Mais cette débrouillardise a un coût. De nombreux jeunes abandonnent les bancs de l’école pour arpenter les rues. Aristide, âgé de 14 ans, raconte qu’il a arrêté l’école en classe de CM2 parce que ses parents n’avaient plus les moyens de payer ses fournitures scolaires et inscription. Il s’est consacré à cette activité pour s’occuper de sa famille. « Maintenant, je collecte des fers pour aider mes parents.», se confie-t-il.
Ce phénomène ne se limite pas à la collecte d’objets abandonnés. Certains jeunes n’hésitent pas à s’attaquer aux biens de leurs voisins, provoquant ainsi des conflits. Oumar, un habitant du quartier de Diguel, témoigne qu’il a surpris un jeune qui voulait enlever sa fenêtre pour vendre. « Un jour, j’ai surpris un jeune essayant de retirer une grille de ma fenêtre. Ils sont prêts à tout pour revendre le fer. », raconte-t-il.
Hamid, un autre victime de vol de ces fers, confirme qu’à fois les pièces de voiture en panne, disparaissent quand il est absent. Un jour, il a décidé de rentrer tôt et il a surpris trois jeunes qui détachaient les pièces. Il a appelé les policiers et ces voleurs ont été arrêtés. Il est contre cette activité, parce qu’elle pousse ces jeunes à être des voleurs.
« J’ai été plusieurs fois victimes de vols des pièces de ma voiture qui a connu une petite panne et j’ai garé pour la réparer. À chaque fois, je remarque qu’il n’y a pas certaines pièces. Un jour, j’ai décidé de rentrer tôt chez moi, c’est là où j’ai surpris trois jeunes entrain de détacher d’autres pièces. J’ai appelé aussitôt les policiers et ils ont été arrêtés.Je n’encourage pas ce genre d’activités, car elles poussent les jeunes à devenir des voleurs et délinquants. », déplore Hamid.
Les objets collectés sont revendus à des intermédiaires ou directement à des ateliers de soudure et de fabrication, où ils seront transformés en pièces réutilisables.

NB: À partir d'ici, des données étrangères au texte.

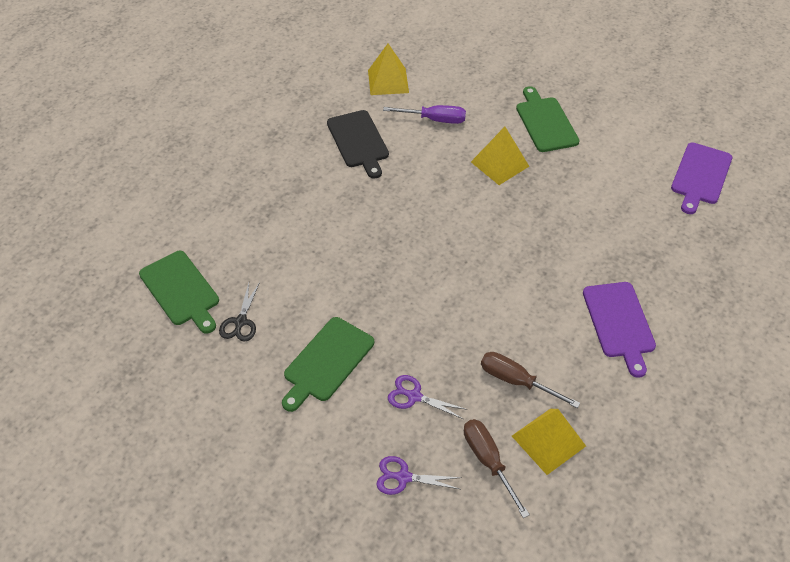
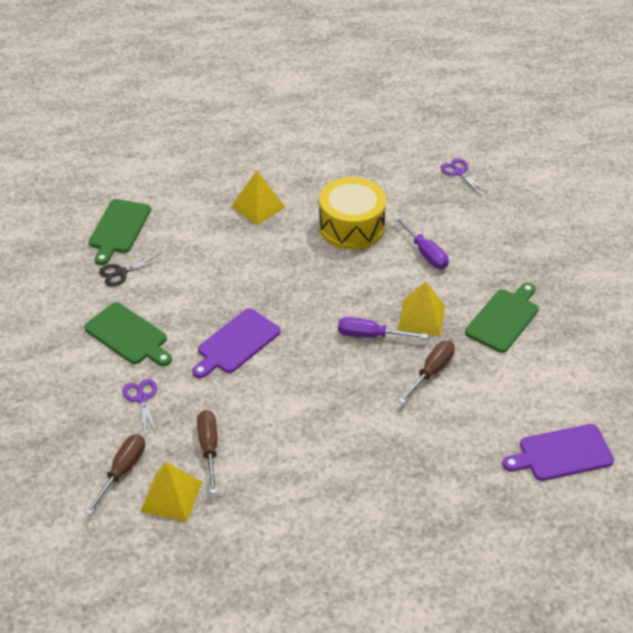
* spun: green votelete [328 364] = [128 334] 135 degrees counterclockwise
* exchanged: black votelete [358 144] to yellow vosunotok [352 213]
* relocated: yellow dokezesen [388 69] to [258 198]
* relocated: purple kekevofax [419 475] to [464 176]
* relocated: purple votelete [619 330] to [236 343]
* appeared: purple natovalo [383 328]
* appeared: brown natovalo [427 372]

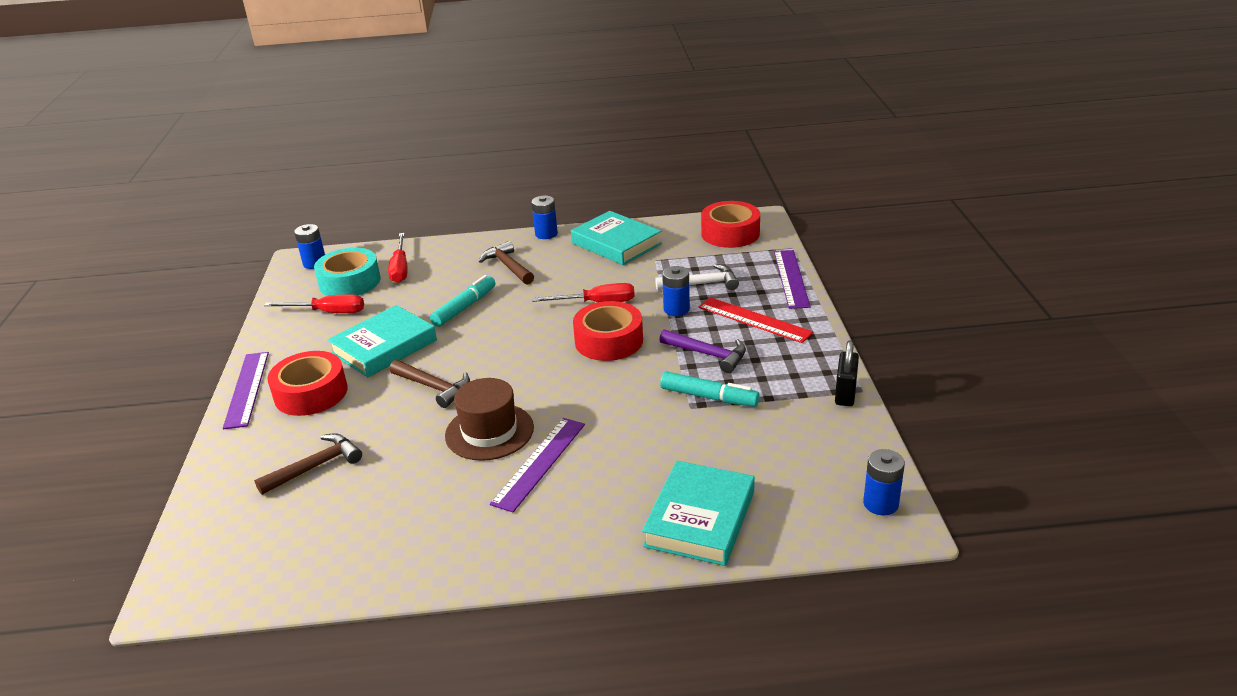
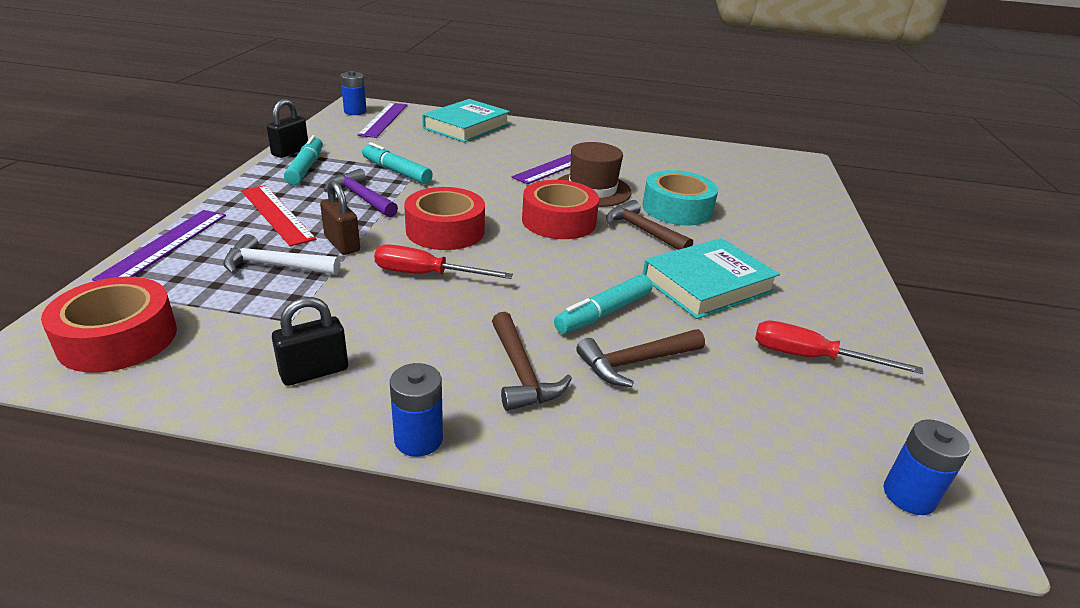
* relocated: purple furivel [246 390] to [382 120]
* relocated: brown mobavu [308 464] to [640 358]
* relocated: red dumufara [307 383] to [560 209]
* relocated: turquoise dumufara [347 271] to [680 197]
* missing: red natovalo [397 258]
* exchanged: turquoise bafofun [616 238] to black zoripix [310 341]
* exchanged: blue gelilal [676 291] to brown zoripix [340 217]
* appeared: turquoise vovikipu [303 160]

Moussa, un soudeur se réjouit de cette activité, car d’après lui, ces jeunes apportent de bonnes matières premières et il achète au moins cher pour fabriquer ses objets.
« ces jeunes nous aident à avoir des matières premières à bon prix. Ce qui me permet de fabriquer mes objets. Mais, dans les marchés, c’est cher. », reconnaît Moussa.
Si la collecte des objets métalliques permet à certains jeunes tchadiens de s’émanciper financièrement, elle reflète également les fractures sociales et éducatives du pays. Ce phénomène, bien que porteur d’espoir pour ces jeunes entrepreneurs de rue, soulève des questions sur les solutions à apporter pour leur offrir des alternatives durables, loin des ruelles poussiéreuses de N’Djamena.